I seriously don't know how a government would promote tranquility, establish justice, provide for the common defense, etc. without exercising the power to either prohibit some exercises of freedom or to coerce otherwise free people to do things they don't want to do. So seriously, I stand by my analysis of the purpose of government as being an entity that exists to tell people what they can't do. (or what they must) Now we have chosen to put specific limits on our government's ability to do this, but I don't believe that changes its nature. You mentioned 'legislating in ways that protect freedom'. Can you give me some examples of how to structure a society using only laws like that?

You aren't being punished by having your money taken away by taxes, taxes are the price you implicitly accept for living in this society. I'm really not trying to say 'if you don't like it, leave', as I consider that comeback to be juvenile, but honestly the US is absolutely up front with the price of admission.
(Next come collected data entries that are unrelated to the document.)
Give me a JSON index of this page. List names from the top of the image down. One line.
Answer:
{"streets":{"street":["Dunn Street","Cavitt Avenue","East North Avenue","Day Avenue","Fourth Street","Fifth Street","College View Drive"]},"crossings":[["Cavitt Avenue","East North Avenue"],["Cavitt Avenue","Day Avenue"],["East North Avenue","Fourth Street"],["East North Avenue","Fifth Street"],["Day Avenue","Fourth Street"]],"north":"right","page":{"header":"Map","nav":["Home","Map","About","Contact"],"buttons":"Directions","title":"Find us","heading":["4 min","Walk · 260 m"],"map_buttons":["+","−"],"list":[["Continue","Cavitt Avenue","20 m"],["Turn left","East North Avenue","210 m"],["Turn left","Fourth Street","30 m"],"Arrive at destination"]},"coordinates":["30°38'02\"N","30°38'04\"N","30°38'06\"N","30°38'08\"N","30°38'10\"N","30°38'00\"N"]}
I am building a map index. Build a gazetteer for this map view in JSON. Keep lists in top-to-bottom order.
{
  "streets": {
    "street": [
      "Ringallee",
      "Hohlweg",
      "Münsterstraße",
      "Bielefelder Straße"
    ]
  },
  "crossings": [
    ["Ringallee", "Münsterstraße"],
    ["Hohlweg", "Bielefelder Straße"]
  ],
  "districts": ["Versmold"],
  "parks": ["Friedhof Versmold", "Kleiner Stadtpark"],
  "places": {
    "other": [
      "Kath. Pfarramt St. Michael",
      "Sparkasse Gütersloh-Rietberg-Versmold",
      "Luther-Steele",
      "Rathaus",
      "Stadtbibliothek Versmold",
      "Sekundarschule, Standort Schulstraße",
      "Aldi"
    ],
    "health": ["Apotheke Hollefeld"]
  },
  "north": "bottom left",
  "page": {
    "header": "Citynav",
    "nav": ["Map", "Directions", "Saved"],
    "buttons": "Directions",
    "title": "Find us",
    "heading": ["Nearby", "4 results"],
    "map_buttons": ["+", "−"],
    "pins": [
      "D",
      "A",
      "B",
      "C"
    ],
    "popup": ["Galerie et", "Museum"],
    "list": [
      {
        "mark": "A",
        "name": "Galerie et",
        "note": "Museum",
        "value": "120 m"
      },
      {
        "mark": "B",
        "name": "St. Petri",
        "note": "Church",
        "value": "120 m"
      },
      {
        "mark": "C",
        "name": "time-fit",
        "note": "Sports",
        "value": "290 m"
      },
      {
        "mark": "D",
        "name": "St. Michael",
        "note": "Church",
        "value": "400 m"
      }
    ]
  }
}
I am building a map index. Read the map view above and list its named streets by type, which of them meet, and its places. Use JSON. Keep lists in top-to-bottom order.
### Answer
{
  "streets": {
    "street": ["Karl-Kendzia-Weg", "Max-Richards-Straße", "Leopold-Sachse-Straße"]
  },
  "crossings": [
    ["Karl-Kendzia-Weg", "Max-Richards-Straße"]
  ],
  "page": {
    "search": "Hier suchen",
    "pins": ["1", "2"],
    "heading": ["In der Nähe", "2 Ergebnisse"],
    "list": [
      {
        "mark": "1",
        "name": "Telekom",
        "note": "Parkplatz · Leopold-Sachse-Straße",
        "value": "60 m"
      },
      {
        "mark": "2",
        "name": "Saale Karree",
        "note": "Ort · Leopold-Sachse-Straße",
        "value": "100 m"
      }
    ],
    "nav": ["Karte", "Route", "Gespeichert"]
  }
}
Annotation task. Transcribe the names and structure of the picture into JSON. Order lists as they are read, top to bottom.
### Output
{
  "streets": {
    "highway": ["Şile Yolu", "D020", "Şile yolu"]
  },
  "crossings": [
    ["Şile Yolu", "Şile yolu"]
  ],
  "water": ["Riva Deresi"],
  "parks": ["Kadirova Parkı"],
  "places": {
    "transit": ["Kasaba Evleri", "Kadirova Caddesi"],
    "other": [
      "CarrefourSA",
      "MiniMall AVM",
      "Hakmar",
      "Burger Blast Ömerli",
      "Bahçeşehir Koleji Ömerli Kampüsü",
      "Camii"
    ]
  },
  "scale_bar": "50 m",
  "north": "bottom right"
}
Hell, the right to tax you is written into the Constitution (in two places)

As for the smoking ban, a few things. First, it is a state law and so not subject to the Constitution. Second, while the preamble is a nice start to the document, it isn't actually used to determine if something is constitutional or not. (I mean the Constitution is already seriously vague, and to try and figure out if a law 'establishes justice' or not would just be mind bending) Congress is granted pretty vast powers in the Consitution, with the commerce clause and the general welfare clause covering a huge array of potential laws.